- Born: May 9, 1882 Millersburg, Kentucky, U.S.
- Died: July 30, 1945 (aged 63) Louisville, Kentucky, U.S.
- Occupations: Author; Journalist
- Spouse: Elizabeth Sims
- Parent(s): Silas Bent (naval officer), Ann Elizabeth (Tyler) Bent

= Silas Bent =

American journalist, author, and lecturer

Silas Bent IV (born May 9, 1882, in Millersburg, Kentucky – d. July 30, 1945 in Greenwich, Connecticut), son of Silas Bent III and Ann Elizabeth (Tyler) Bent was an American journalist, author, and lecturer.

He spent nearly three decades as a journalist, including time as a freelance writer, and spent a year as an assistant professor at the University of Missouri School of Journalism. Bent authored several books and articles, many critiquing the practices of newspapers in their reporting. He was married to Elizabeth Sims.

== Career ==

Bent began his newspaper work in 1900 in Louisville, Kentucky, working for the Louisville Herald. After three years he moved to St. Louis and joined the staff of the St. Louis Post-Dispatch as reporter and assistant editor. He was appointed assistant professor of theory and practice of journalism at the University of Missouri School of Journalism in Columbia, Missouri when the school was opened in 1908, but resigned his position in February 1909 to return to the Post-Dispatch. Later, he did publicity work in Chicago and then spent 13 years in New York City. As a freelance writer, Bent contributed articles to The New York Times, Harper's Weekly and The Atlantic, and Reedy's Mirror, among others.

In one story, Journalism and Morality, published in The Atlantic in 1926, Bent decried the yellow journalism published in newspapers and referred to the war between Joseph Pulitzer's New York World and William Randolph Hearst's New York Journal. Bent spoke to the lack of credibility in journalism and how "reader's got so they didn't believe what they read," writing "faking didn't pay." Bent was writing about the frustration that many journalists felt at that time.

Bent's most famous work is Ballyhoo: The Voice of the Press (1927), a critical survey of newspaper practices; he also wrote Strange Bedfellows (1928), a book on contemporary political leaders; Justice Oliver Wendell Holmes: A Biography (The Vanguard Press, 1932); and Buchanan of "The Press", a Novel (The Vanguard Press, 1932), a novel about a reporter's career set in St. Louis.

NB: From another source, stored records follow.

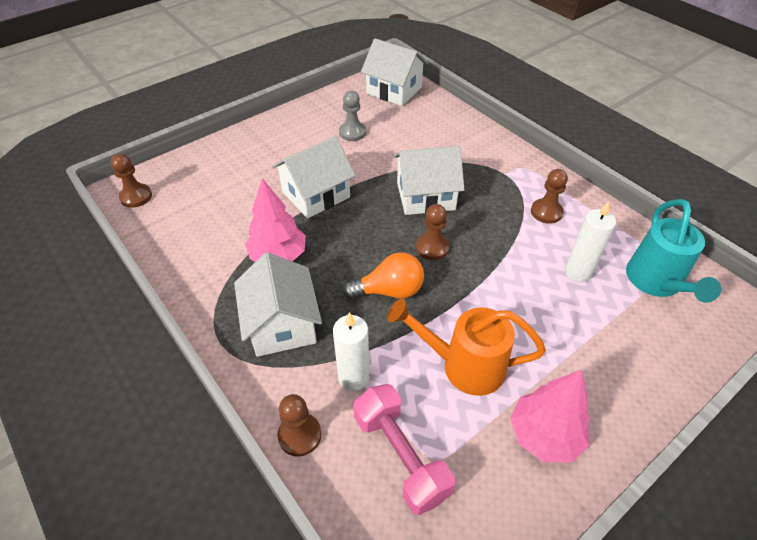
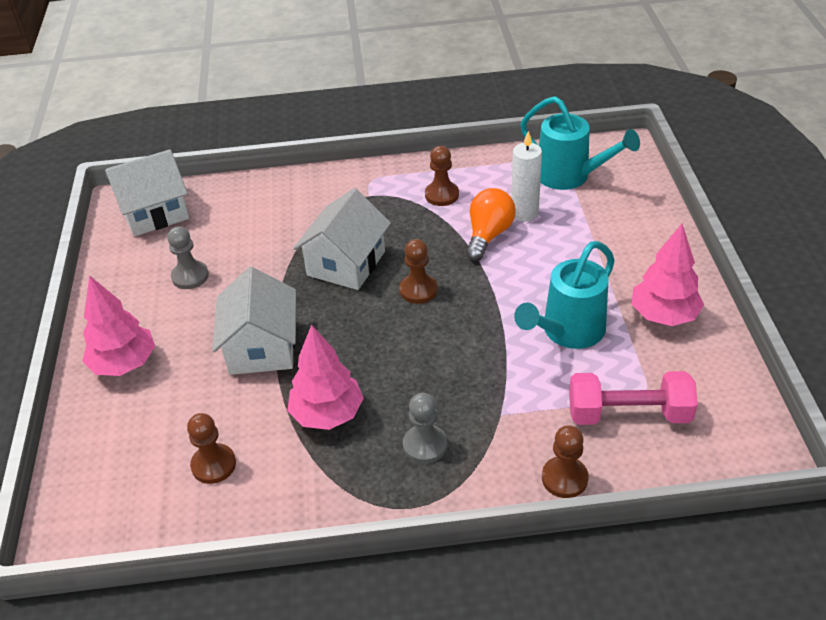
camera: 55 degrees left, 5 degrees down
brown pawn [111,154,152,208] -> brown pawn moved to [187,413,236,484]
white house [234,252,322,357] -> grey pawn [403,393,447,464]
white candle [333,312,369,391] -> none
orange light bulb [343,252,424,299] -> orange light bulb moved to [466,188,515,261]
orange watering can [388,299,546,396] -> turquoise watering can [514,241,615,349]
none -> pink tree [82,275,155,376]

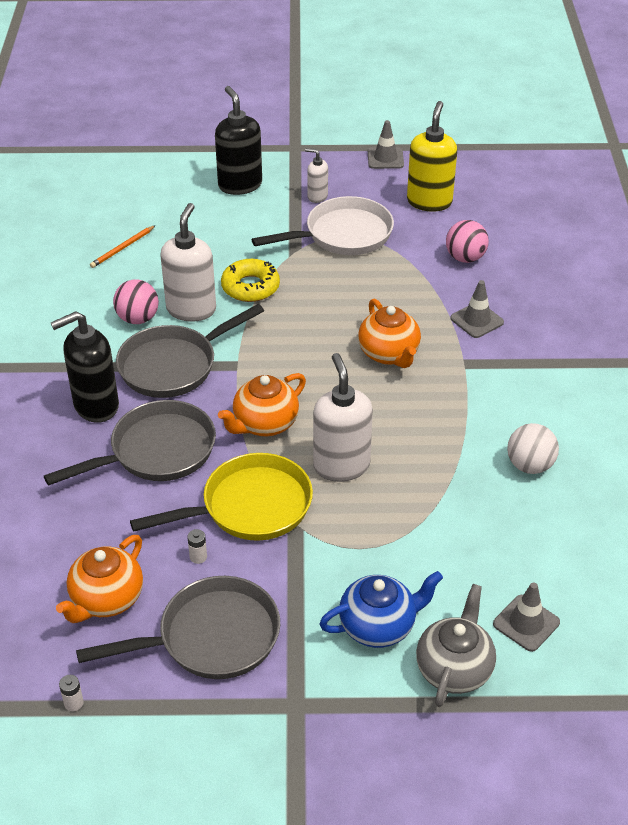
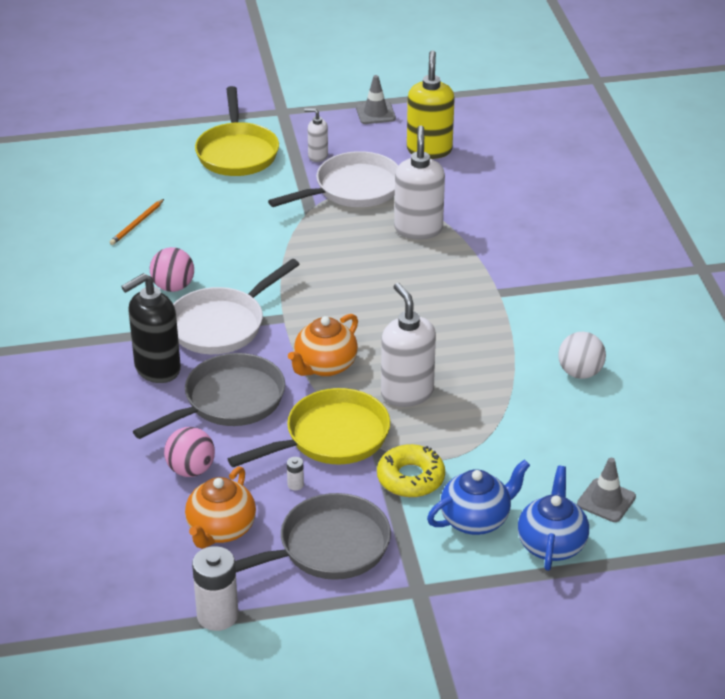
camera: 10 degrees left, 5 degrees down
white battery [59,675,84,711] -> white battery [192,546,238,631], size x2.32
grey pan [116,304,264,398] -> white pan [173,259,300,354]
white soap dispenser [160,203,216,322] -> white soap dispenser moved to [394,125,445,240]
black soap dispenser [215,86,262,195] -> yellow pan [195,86,279,176]
yellow donut [221,259,280,302] -> yellow donut moved to [377,444,445,497]
orange teapot [358,299,421,368] -> none
grey teapot [416,584,496,707] -> blue teapot [518,466,589,571]
pink ball [446,220,489,263] -> pink ball moved to [164,427,215,477]
grey traffic cone [451,280,504,338] -> none

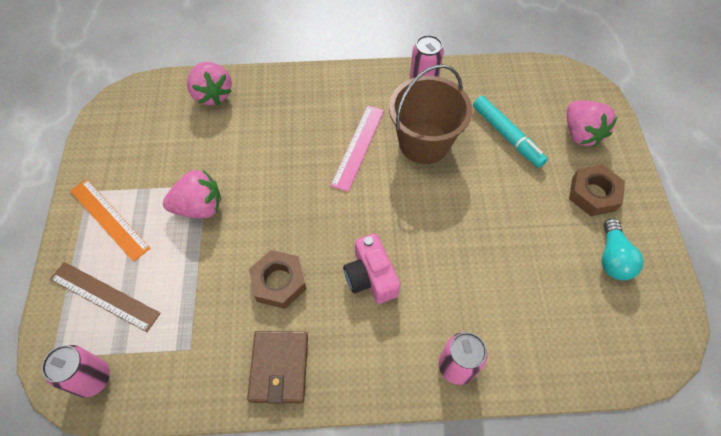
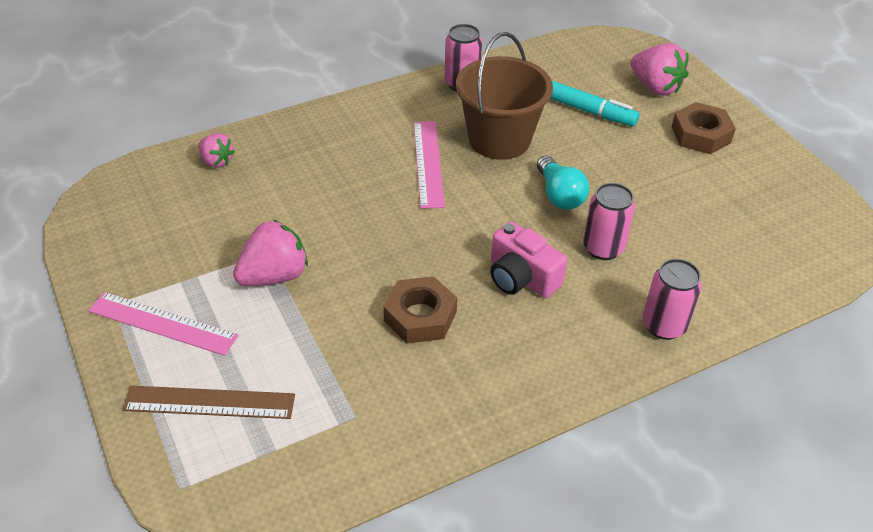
camera: 25 degrees left, 15 degrees down
pink can [42,345,110,397] -> pink can moved to [583,183,635,260]
orange ruler [70,179,151,262] -> pink ruler [88,292,239,356]
pink strawberry [187,62,232,106] -> pink strawberry [198,133,235,168], size x0.61
brown wallet [247,331,308,404] -> none
turquoise light bulb [602,218,644,280] -> turquoise light bulb moved to [537,156,589,210]

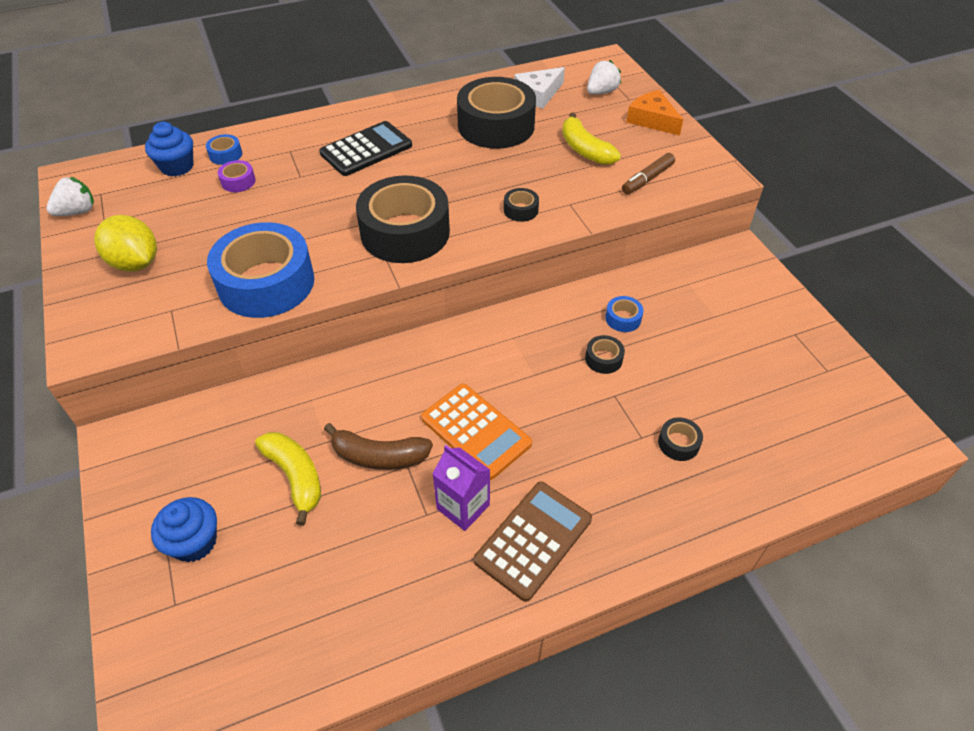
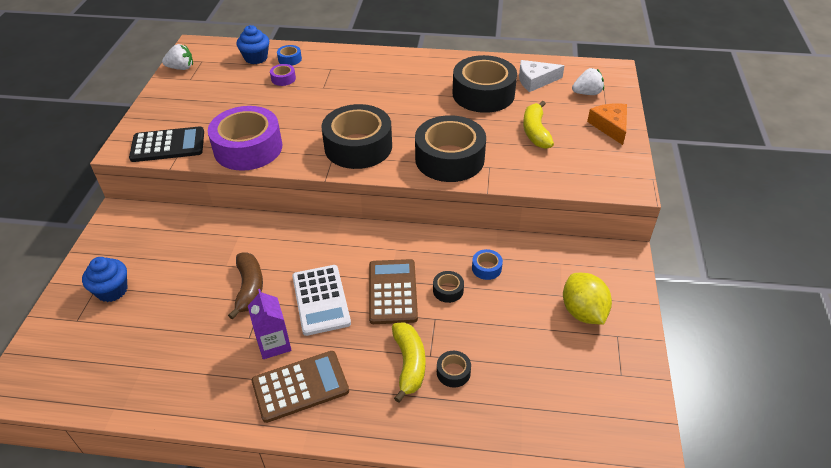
camera: 30 degrees right, 5 degrees down
yellow lemon [94,215,157,272] -> yellow lemon moved to [563,273,612,325]
blue tape [207,222,314,318] -> purple tape [208,106,282,171]
yellow banana [255,432,321,526] -> yellow banana moved to [392,322,425,403]
black calculator [319,121,412,176] -> black calculator moved to [129,126,204,162]
brown banana [324,423,433,470] -> brown banana turned 135 degrees counterclockwise [228,253,263,319]
orange calculator [421,384,532,480] -> white calculator [292,265,351,336]
black tape [504,188,539,222] -> black tape [415,115,486,182], size x2.48
brown marker [622,153,675,194] -> none
none -> brown calculator [369,259,418,324]

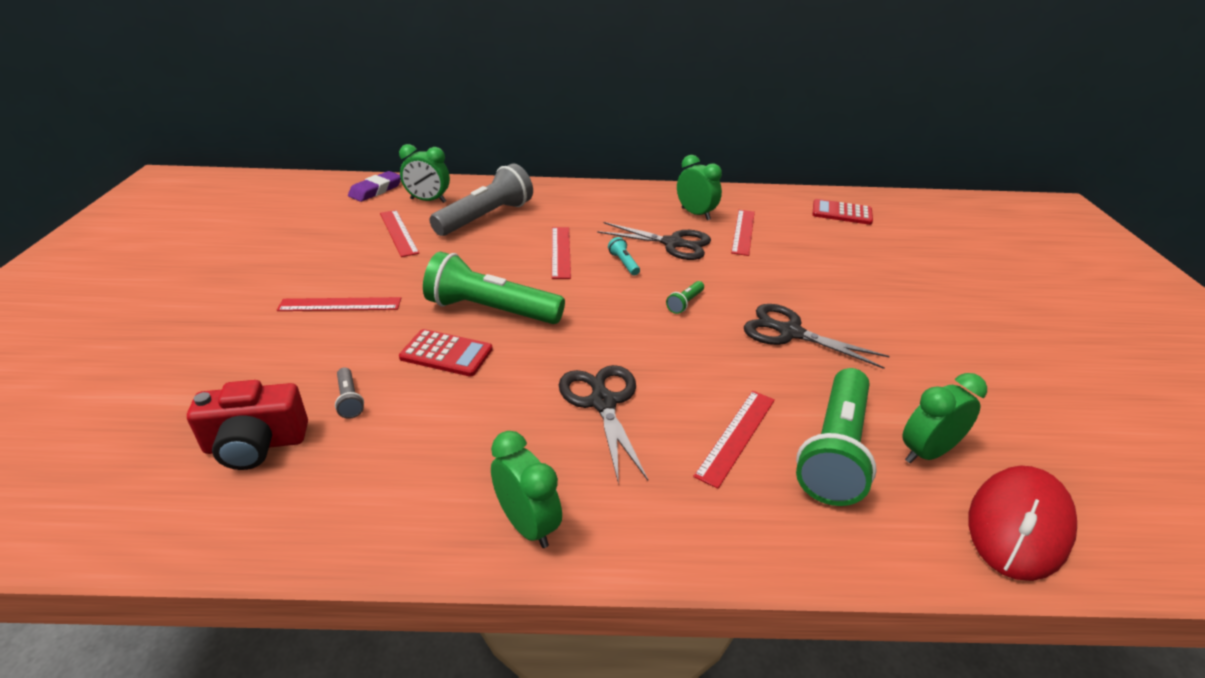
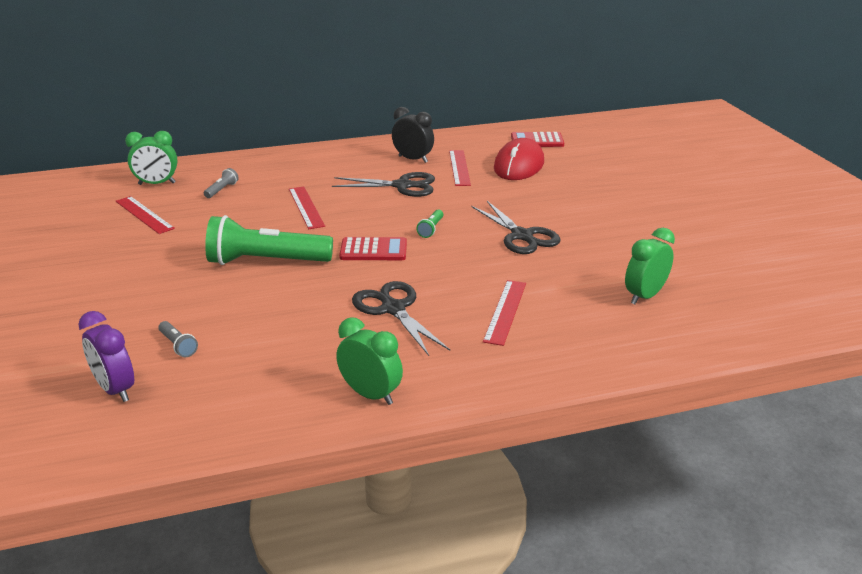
camera: 15 degrees left, 5 degrees down
red camera [187,380,308,470] -> purple clock [78,311,134,402]
red ruler [277,297,401,311] -> none
purple eraser [348,171,401,202] -> none
red calculator [399,329,493,377] -> red calculator moved to [339,237,407,260]
grey flashlight [430,163,533,236] -> grey flashlight [204,168,239,198], size x0.41
turquoise flashlight [608,237,640,276] -> none
green clock [677,155,722,220] -> black clock [392,107,434,163]
black scissors [744,304,890,369] -> black scissors turned 135 degrees counterclockwise [472,201,561,254]
green flashlight [796,368,877,506] -> none
red mouse [969,466,1077,581] -> red mouse moved to [494,138,544,180]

He died in 1945 and is buried in Bowling Green, Kentucky.

==Selected works==
- Ballyhoo: The Voice of the Press, Boni and Liveright, 1927.
- Strange Bedfellows: a review of politics, personalities and the press, Liveright, 1928.
- Machine Made Man, Farrar and Rinehart, 1930.
- Buchanan of "The Press", a Novel, Vanguard Press, 1932.
- Slaves by the Billion: The story of mechanical progress in the home, Longmans, Green and Company, 1938. His
- Newspaper Crusaders: A Neglected Story, Whitley House, McGraw Hill Book Company Inc., 1939.